Static Application Security Testing (SAST) found favor among security teams as an easy way to deploy security testing without really engaging developers. With the ability to analyze source code early in the software delivery lifecycle, SAST solutions offered a more proactive approach to finding security issues prior to production. But this came with a cost.

Many of the findings of SAST tools are potential vulnerabilities – meaning that a lot of manual effort and time is required to evaluate and prioritize the risks. Developers are left to parse through thousands of alerts with minimal context into which issues are most critical, let alone how to map them to CWE categories to pinpoint the real problem and necessary fix.

A pain in the SAST

SAST’s initial promise of proactive security testing for security teams, quickly established itself as a fundamental problem for developers due to its extreme noise. By flooding developers with thousands of findings, mostly “false positives”, and flagging code patterns as “potentially insecure” without assessing actual exploitability, it has made it nearly impossible for developers to prioritize which issues to fix. SAST also fails to provide meaningful context; it might detect a problematic code pattern, but it cannot determine if that code is actually in use, exposed to the internet or actively contributing to an exploitable vulnerability. It fails to answer the questions that matter, e.g. Is this code running in production? Is it exposed? Can it actually be exploited?
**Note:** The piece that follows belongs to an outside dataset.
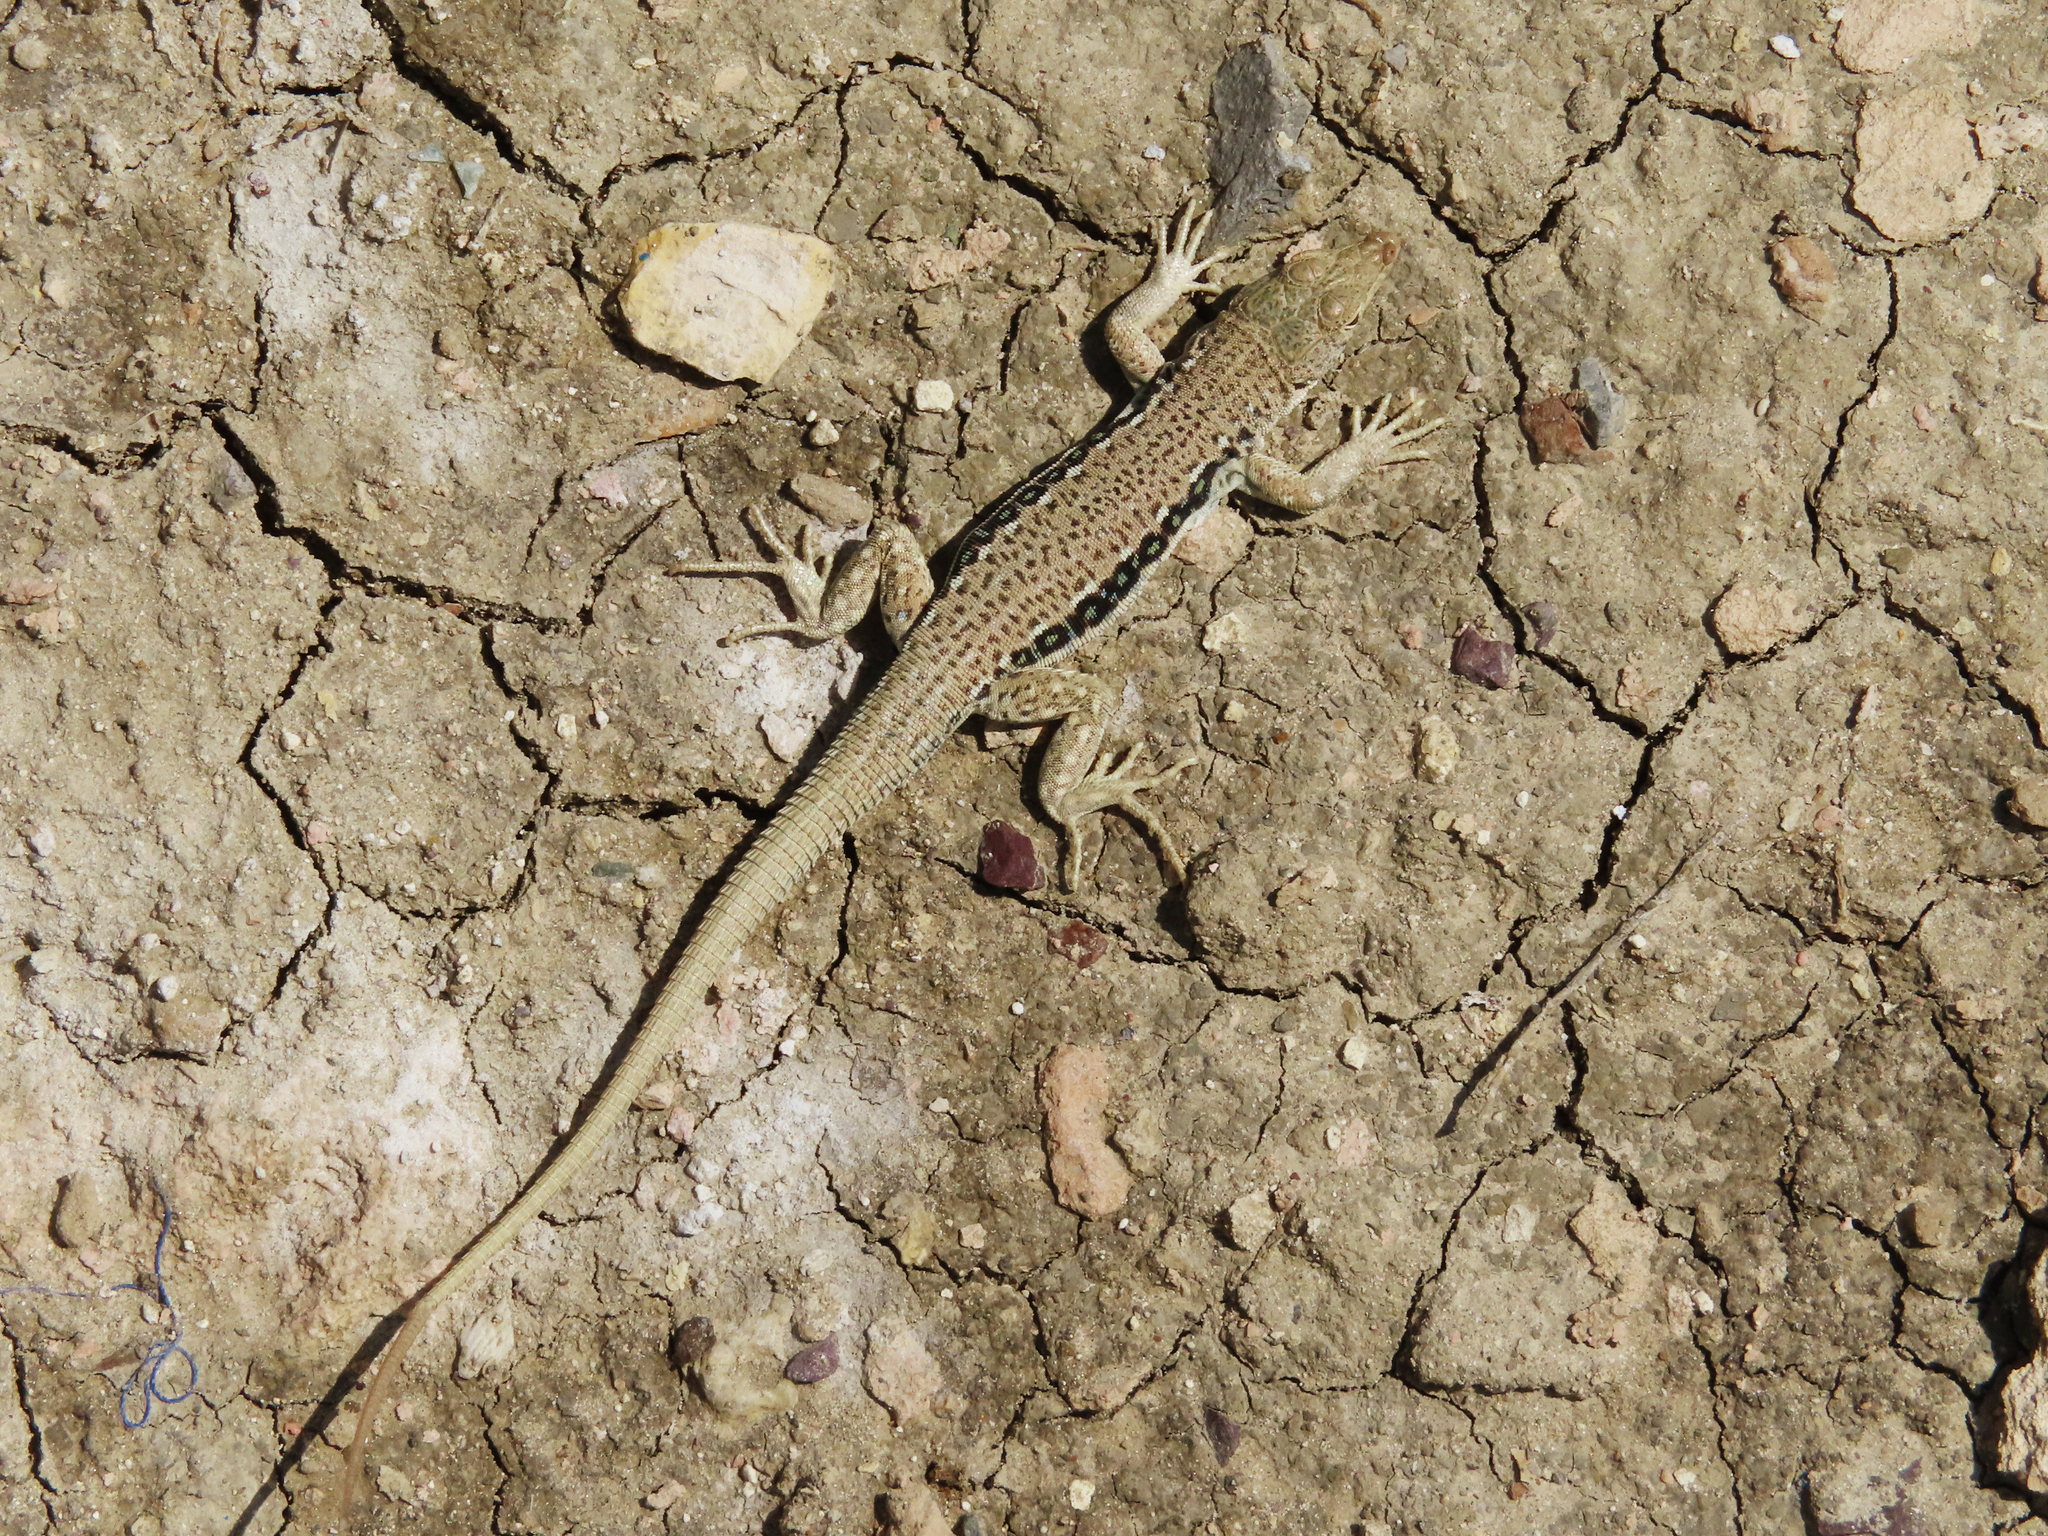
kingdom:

The result? Thousands of alerts, yet nothing gets fixed. Developers are left swimming in Jira tickets, scattered across PRs and backlogs, with vague “ASAP” deadlines and no clear sense of priority.

Meanwhile, software still needs to ship.

SAST requires runtime context for prioritization

Security without context is just guesswork. Without knowing what’s exploitable, where the risk exists in the codebase, and how to fix it – security testing is just a flood of meaningless alerts. Modern Dynamic Application Security Testing (DAST) flips the script by testing applications in runtime, pinpointing real risks instead of theoretical ones. Instead of dumping a report full of “potential” issues, it tells developers clearly: This vulnerability is exploitable, in this service, on this line of code. That’s the power of context we’ve built at StackHawk.

Now, I’ll be the first to admit that legacy DAST had its own problems. These solutions have traditionally been slow, misaligned with developer workflows, and blind to APIs. Running scans against production took hours or days, and even when vulnerabilities were found, there was no way to trace them back to the source code for easy remediation. Without API testing, legacy DAST missed a massive portion of the modern attack surface, leaving organizations exposed.

But modern DAST solutions solve these problems by running as code, testing APIs and microservices in real time, and delivering instant feedback where developers work.

Modern DAST + SAST = actionable insights

Modern DAST will continue to evolve and support the speed of modern software delivery, which is only moving faster with the rise of AI. In the world of DAST 2.0, APIs and applications are being tested in real-time as developers write and merge code. Engineers and security teams alike now get immediate, actionable security insights with their workflows, instead of sifting through a flood of potential vulnerabilities.

To put it succinctly: by combining SAST findings with modern DAST context, engineers can prioritize what matters and open the floodgates for faster, safer software delivery.

Conclusion

SAST helped define the early era of AppSec but it was never designed for the scale, complexity, and speed of modern development. Developers are drowning in noise, and security teams are buried under vulnerabilities that lack clear prioritization. With AI-assisted coding, the future for SAST may become obsolete, with AI copilots generating fixes and recommendations.

Modern DAST delivers validation where it matters at the point of risk, in real time, integrated directly into engineering workflows. It’s not just about finding vulnerabilities but proving what’s exploitable and enabling fast, effective fixes.